投資初心者の方向けに分かりづらい用語については注釈も入れた上で分かりやすく解説します。

⬇︎以下の記事も参照していただくとより理解が深まるかと思います
【FOMC要点解説】ゼロ金利維持も補完的レバレッジ比率規制緩和延長判断は持ち越しへ!

補完的レバレッジ比率

※補完的レバレッジ比率(SLR)の規制緩和
補完的レバレッジ比率規制とは、資産規模に応じて一定比率以上の資本を保有することを銀行に義務付けている制度。リーマンショック後、景気悪化時に金融機関の破綻リスクを低減させるためにFRBが導入したものです。

2020年の経済危機を受け、融資を促す狙いで上記規制を緩和することとなりました。

しかしこちらの規制緩和は2021年3月31日までが期限となっており、再び規制が行われることにより金融機関は資本を積み増す義務(保有している国債を売らなければならない=金利上昇)が発生してしまうため上記規制緩和の延長が行われるかどうかがカギとなっていました。

3月16.17日のFOMCにてパウエル議長は「補完的レバレッジ比率規制の延長可否については数日中に発表する」と発言しましたが、結局延長はされませんでした。

なぜ延長しなかったのか

これだけ金利上昇が懸念されていた中、補完的レバレッジ比率(SLR)の規制緩和はなぜ延長されなかったのでしょうか。

要因は大きく2つあります。

①FRBは、米国債市場は十分に安定しており、銀行の資本はパンデミック前の要件に戻しても耐えられるだけの高い水準にあると判断した

②民主党が金融規制に積極的な議員が多く、米上院民主党のエリザベス・ウォーレン議員を始めとして規制緩和を延長すべきでないという声が多かった

民主党のウォーレン議員とシェロッド・ブラウン議員(現在は上院銀行委員長)は金融当局に宛てた書簡で、「レバレッジ要件の下で銀行の顧客からの預金受け入れ能力と準備吸収能力に不安があるという限り、監督当局は銀行の資本還元を停止させるべきだ。株主と経営幹部に現在還元している資本でバランスシート拡大を一部手当てできるのではないか」と訴えていました。
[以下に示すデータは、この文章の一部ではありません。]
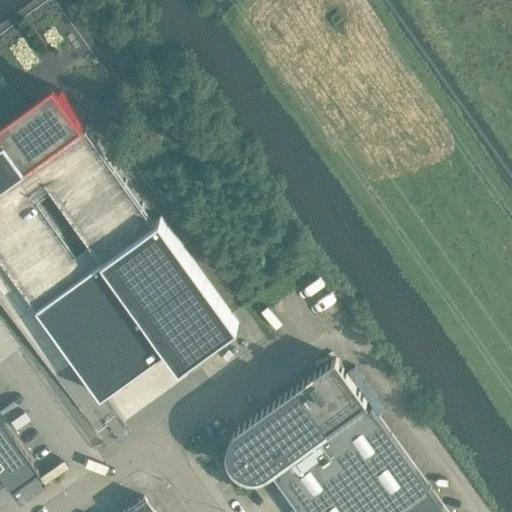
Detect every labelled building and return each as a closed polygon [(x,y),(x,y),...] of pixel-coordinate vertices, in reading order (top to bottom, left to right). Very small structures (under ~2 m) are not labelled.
[(0,180),(83,121),(84,120),(62,89),(0,133),(0,180)] [(157,113),(147,120),(160,139),(170,132),(157,113)] [(37,303),(49,320),(101,393),(167,346),(180,364),(238,322),(160,214),(155,218),(154,217),(152,218),(142,204),(143,203),(142,201),(141,202),(125,180),(127,179),(125,178),(124,179),(114,165),(115,164),(114,162),(113,163),(97,141),(98,140),(97,139),(96,140),(86,126),(87,125),(86,123),(85,124),(83,121),(0,180),(0,249),(9,262),(8,263),(9,264),(1,270),(17,292),(25,286),(26,288),(27,287),(37,301),(36,302),(37,303)] [(179,130),(176,133),(184,144),(188,142),(179,130)] [(28,335),(49,320),(37,303),(16,318),(28,335)] [(305,511),(392,511),(430,485),(372,405),(369,407),(364,401),(367,398),(336,355),(238,427),(235,430),(233,432),(231,436),(230,438),(228,443),(228,446),(228,450),(229,453),(230,453),(232,457),(228,459),(235,469),(238,465),(242,468),(241,470),(243,471),(247,473),(250,473),(255,474),(257,473),(262,472),(264,472),(269,469),(273,467),(305,511)] [(0,484),(4,490),(32,470),(0,426),(0,484)] [(449,511),(430,485),(392,511),(449,511)] [(155,511),(143,495),(122,510),(122,511),(155,511)]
株主還元を行う余力があるなら規制緩和を延長する必要なんてないよね、ということですね。
マーケットとしては規制緩和が延長されるとの予想が多かったため、この発表はサプライズとなりました。

銀行株が続落

下図はアメリカの代表的なS&P500指数の直近1週間のパフォーマンスです。
補完的レバレッジ比率(SLR)の規制緩和終了の発表以降、銀行株(下図左下のFINNANCIAL-BANKS-DIVERSIFIED)は軒並み続落となってしまいました。

出典:finviz

主に銀行株で構成されているETF「XLF」も3月18日をピークとして続落となっています。

出典:Trading View

アメリカ10年債利回り

アメリカ10年債利回りは先述したことも一因し、上昇圧力が強まり一時1.74%を突破しました。
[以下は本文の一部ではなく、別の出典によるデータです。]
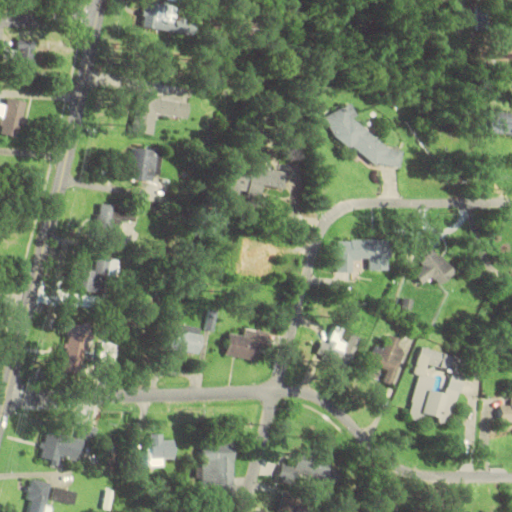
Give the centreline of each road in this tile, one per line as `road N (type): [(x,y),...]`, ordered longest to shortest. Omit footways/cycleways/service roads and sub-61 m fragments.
road 1 (residential): [(311,396),(274,392),(329,219),(378,203),(511,204),(431,477),(384,458),(311,396)]
road 2 (tertiary): [(0,431),(101,0)]
road 3 (residential): [(274,392),(8,399)]
road 4 (residential): [(244,511),(274,392)]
BMOキャピタル・マーケッツのストラテジスト、ダン・クリーター氏は「約2000億ドル(約22兆円)相当か、さらに大量の米国債が売られる可能性をわれわれは想定している」と指摘。銀行の資本要件が今後どうなるかはっきりしないため、先行きはなお「非常に不透明」との認識を示しています。

出典:Trading View

所感

以前のブログにも書いた通り、規制延長がされなかったことによりマーケットは再び波乱となっています。
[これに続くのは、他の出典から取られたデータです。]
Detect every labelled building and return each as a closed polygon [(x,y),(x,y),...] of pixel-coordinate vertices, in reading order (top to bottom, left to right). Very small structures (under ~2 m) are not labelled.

もちろんこのことだけが要因ではなく、欧州での再びの感染拡大懸念や米中関係の悪化など様々なネガティブ材料が組み合わさっていることもマーケット全体を不安定にしていると言えます。

また例年3月下旬は全体的に株価が下落する時期と言われています。日々のニュースを注視し、下がっている銘柄については底打ちを確認してから買いを入れたいものです。

今後も投資初心者の方向けに分かりやすい情報発信を続けていきます。皆さんの投資知識を深める上で少しでも役立てていただければ幸いです。